Rappelons que l’événement, qui couronnera le meilleur du cinéma francophone de l’année écoulée, se déroulera à Dakar le 29 juin lors d’une cérémonie animée par Boucar Diouf. Tous les films en nomination auront été projetés dans la capitale du Sénégal les jours précédant la remise de prix.


Chacun des 11 pays francophones participants pouvait proposer trois longs métrages et un court.

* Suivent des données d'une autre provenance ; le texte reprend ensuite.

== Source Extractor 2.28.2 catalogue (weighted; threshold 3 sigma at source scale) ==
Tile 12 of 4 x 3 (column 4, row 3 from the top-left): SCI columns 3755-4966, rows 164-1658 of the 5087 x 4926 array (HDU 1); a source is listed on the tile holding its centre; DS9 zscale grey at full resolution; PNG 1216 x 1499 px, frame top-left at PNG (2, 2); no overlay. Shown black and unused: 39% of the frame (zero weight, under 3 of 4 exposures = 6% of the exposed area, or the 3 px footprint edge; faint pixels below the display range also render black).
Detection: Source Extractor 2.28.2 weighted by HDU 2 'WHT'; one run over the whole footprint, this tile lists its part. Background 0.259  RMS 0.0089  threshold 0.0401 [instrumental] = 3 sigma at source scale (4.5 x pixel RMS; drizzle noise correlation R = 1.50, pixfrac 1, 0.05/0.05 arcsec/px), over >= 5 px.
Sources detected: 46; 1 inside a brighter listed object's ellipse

Laurence Anyways de Xavier Dolan (deux nominations), Rebelle de Kim Nguyen et Inch’Allah d’Anaïs Barbeau-Lavalette (cinq nominations chacun) ont été les choix canadiens.


Neuf Trophées seront décernés à Dakar : film, réalisation, scénario, interprétation féminine et masculine dans les premiers rôles et rôles de soutien, contribution technique et court métrage.


« Nous avons demandé à des personnes issues de milieux culturels francophones à travers le monde [159 membres en tout] d’établir ces nominations, précise Henry Welsh, le président de la manifestation, mais ils ne sont pas issus des cercles cinématographiques. » Cette dernière mesure visait à éliminer les conflits d’intérêts dans certains pays où le milieu du septième art est très étroit.


Plusieurs choix étonnent ; ainsi, les concurrents à la meilleure réalisation ne coïncident pas avec ceux du meilleur film. Pour le Québec, Xavier Dolan concourt à la réalisation, alors que Kim Nguyen, avec Rebelle, et Anaïs Barbeau-Lavalette, avec Inch’Allah, sont sur les rangs du meilleur film. Dans cette catégorie, ils se retrouvent aux côtés des Chevaux de feu du Marocain Nabil Ayouch, L’enfant d’en haut de la Suissesse Ursula Meier et La pirogue du Sénégalais Moussa Touré.


À l’interprétation féminine, Évelyne Brochu pour Inch’ Allah et Rachel Mwanza pour Rebelle sont en nomination, mais pas Suzanne Clément (primée à Cannes) pour Laurence Anyways. Par contre son partenaire, Melvil Poupaud, est en lice pour l’interprétation masculine aux côtés de Serge Kanyinda pour Rebelle.


Parmi les films très représentés, outre les Québécois : deux sénégalais : La pirogue de Moussa Touré et Aujourd’hui d’Alain Gomis; deux belges : À perdre la raison de Joachim Lafosse et 38 témoins de Lucas Belvaux, Yema de l’Algérienne Djamila Sahraoui, Moi, Zaphira d’Apolline Traoré du Burkina Faso. Bizarrement, la France, malgré son imposante production, est très peu représentée, hormis dans la section des courts métrages.


Le mode de vote pourrait manifestement être amélioré.


« L’un dans l’autre, avec cette manifestation et la liste imposante des finalistes, on est frappés par la vitalité du cinéma francophone à travers la planète », conclut Henry Welsh.